PA 8106: Doctoral research Seminar on Management
This course surveys major frameworks, topics, and questions in the study of public and nonprofit management, leadership, and governance; helps students apply this knowledge to their own work; and helps students learn how best to relay this knowledge to scholarly and practitioner audiences. By the completion of this course, we expect that you will:
● Be conversant in key frameworks, topics, and questions in the study of public and nonprofit management, leadership and governance. Have a significant depth of understanding on the concepts of closest relevance to your own proposed research areas, and have sufficient familiarity with the field to recognize and be able to pursue other key issues.
● Be able to contextualize your own interests and research within the field of public and nonprofit management, leadership, and governance. Learn to operate successfully in a scholarly community deeply involved with questions of practical significance. To accomplish this objective, between Weeks 2 and 12 you will prepare weekly two-page reaction papers on relevant literature that also situate your research interests in that literature. For two other weeks you will prepare five- to seven-page reaction papers. In other words, over the course of the semester you will prepare nine reaction papers, seven two-pagers and two five-to-seven pagers.
● Engage effectively with academic literature, including being able to read key texts critically, identify and work with key concepts in the literature, perform an effective literature search, and skim productively. To accomplish these objectives, you will actively participate in class discussions.
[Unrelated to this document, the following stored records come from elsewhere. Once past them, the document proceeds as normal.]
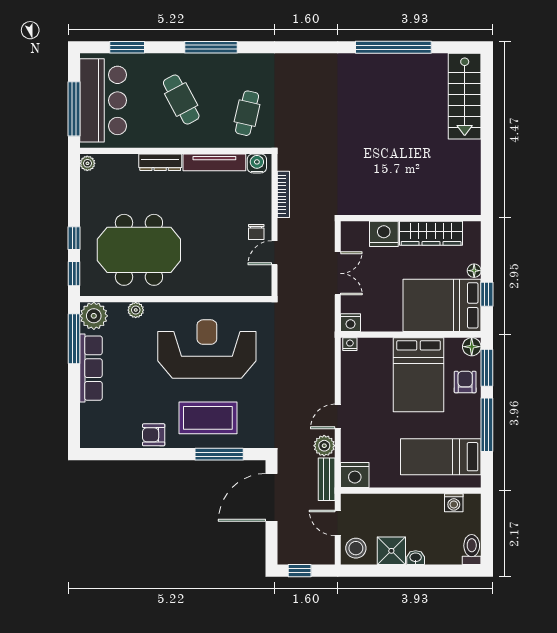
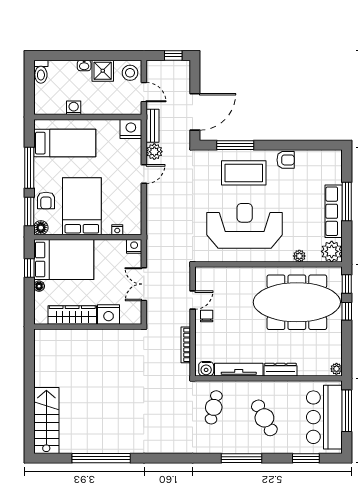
meeting table: (139, 250) -> (297, 302), width x1.36
window: (74, 339) -> (347, 201), moved
nightstand: (350, 344) -> (117, 230), moved
reception desk: (207, 349) -> (245, 226), turned 180
washing machine: (454, 503) -> (74, 108), moved

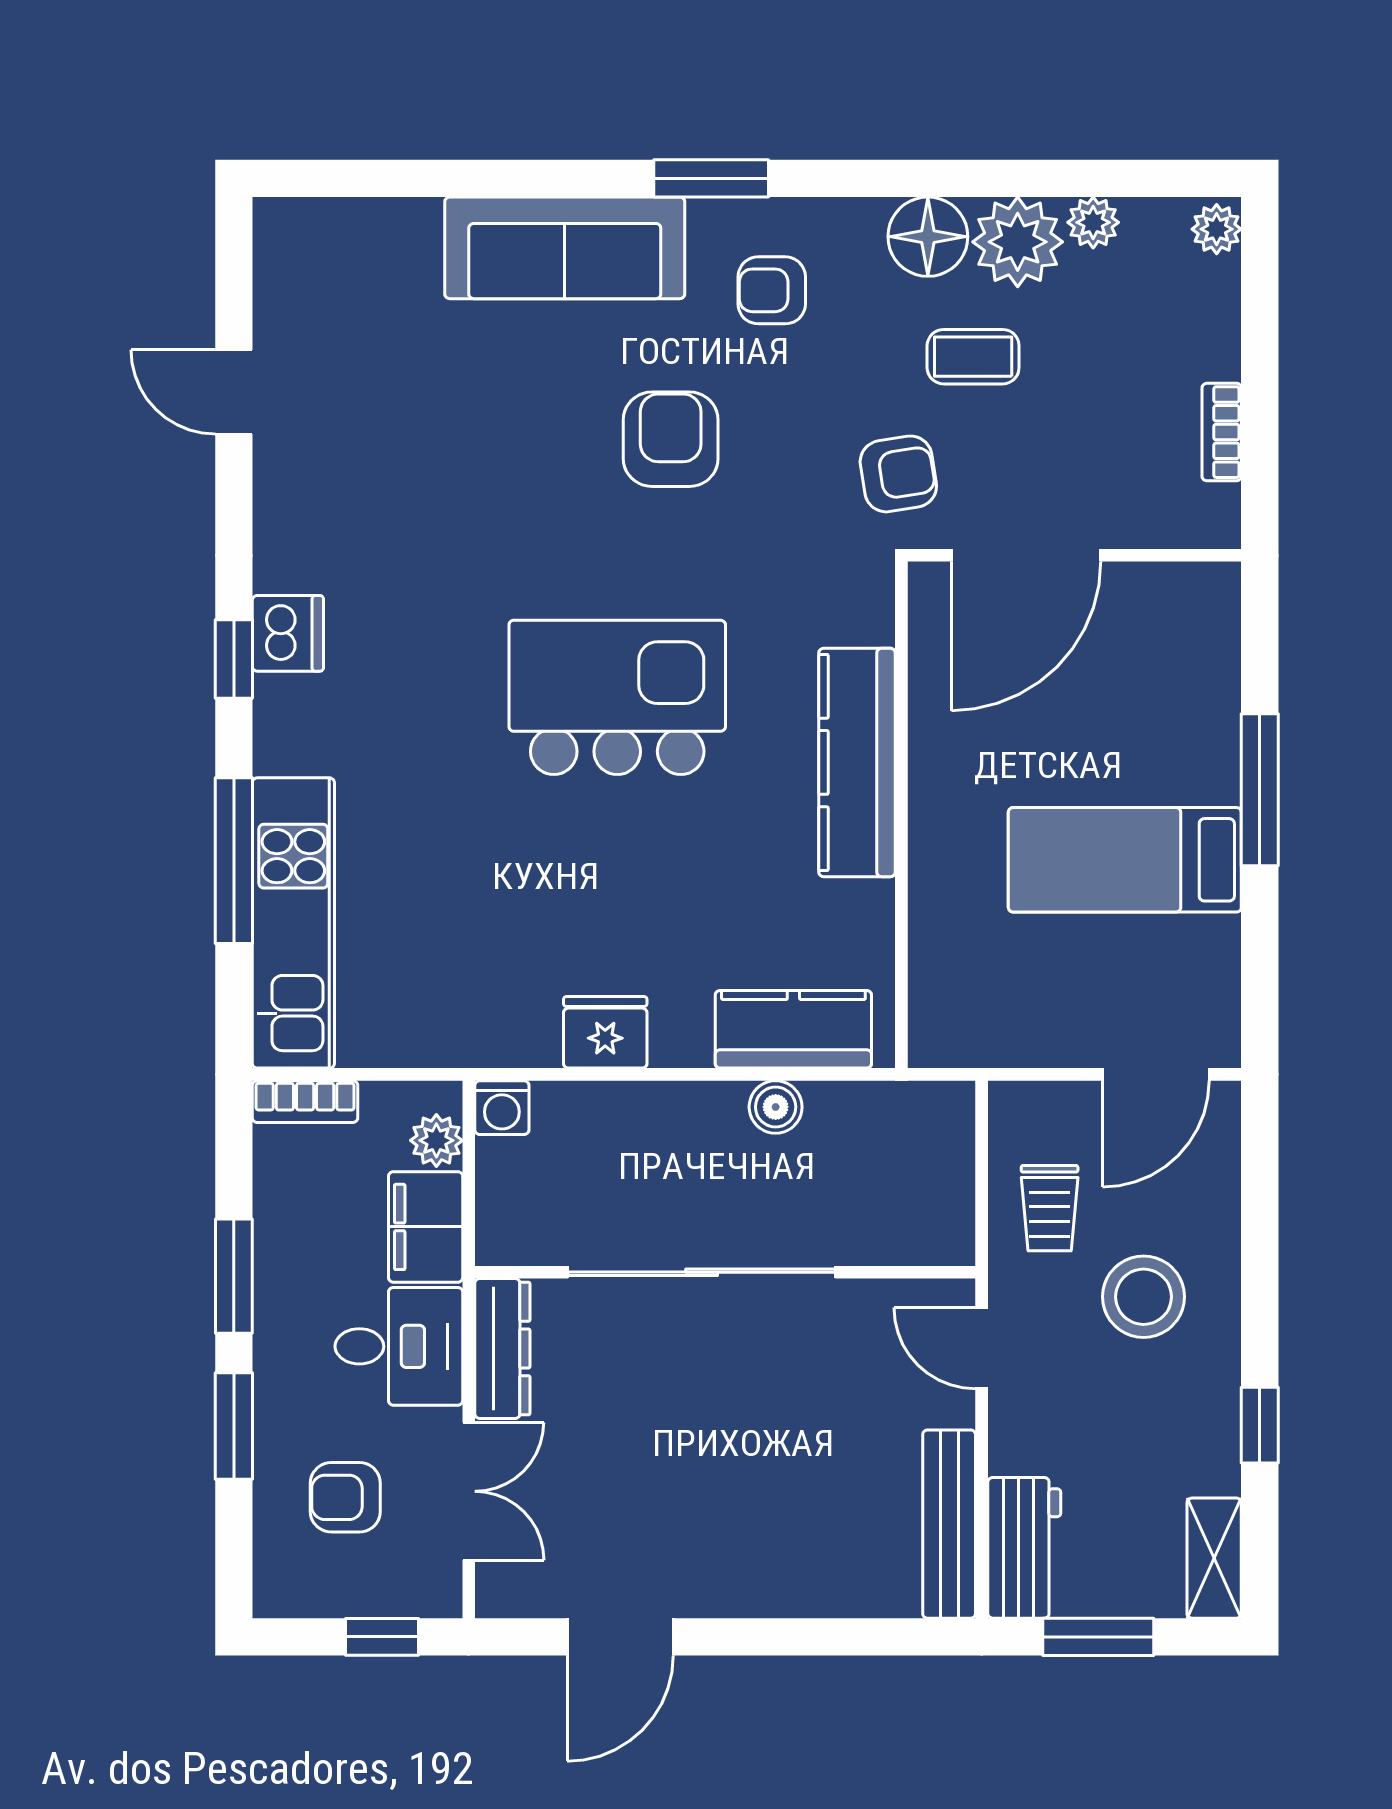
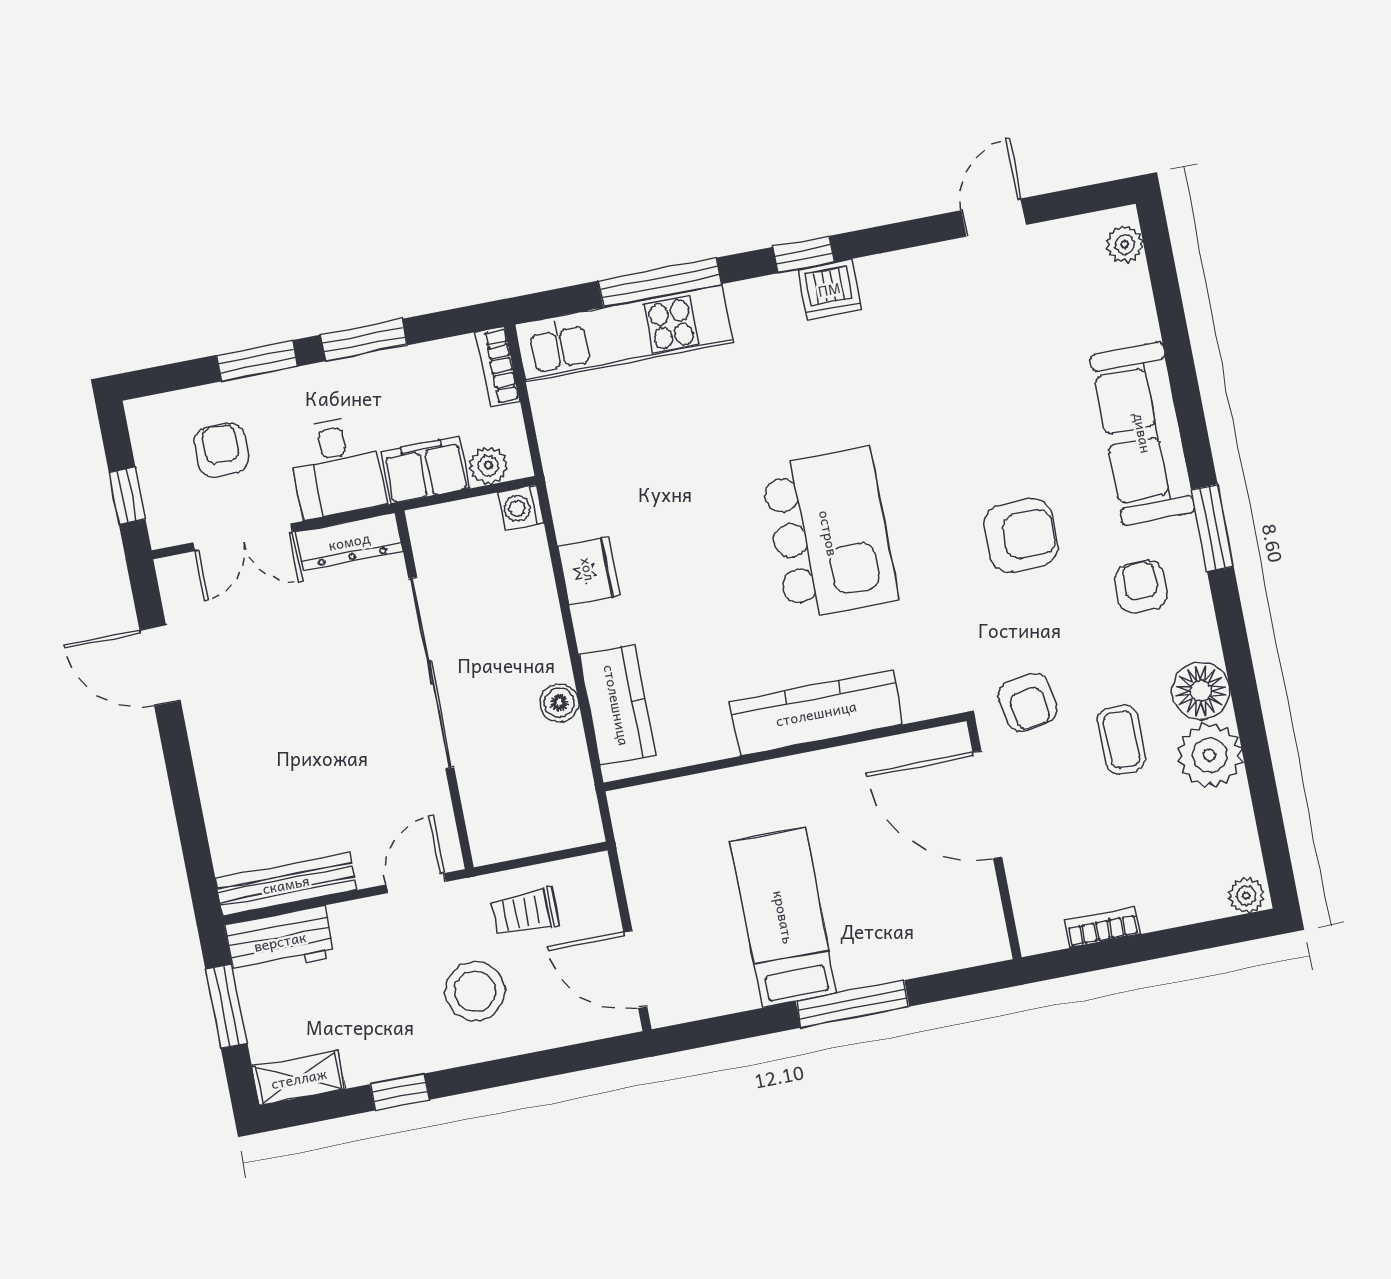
plant: (1093, 222) -> (1125, 244), moved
● Be competent, constructive discussants of papers written by authorities in the field and your own peers. You will practice this through active participation in class dialogues and by providing feedback on others’ work.
● Be transitioning successfully into being a member of this academic community. This objective will be accomplished through building connections with your peers, Humphrey School faculty, and other scholars through class discussions, and engagement with faculty and visiting scholars.
● Prepare and teach a module on a topic relevant to the course for a professional, masters-level student audience.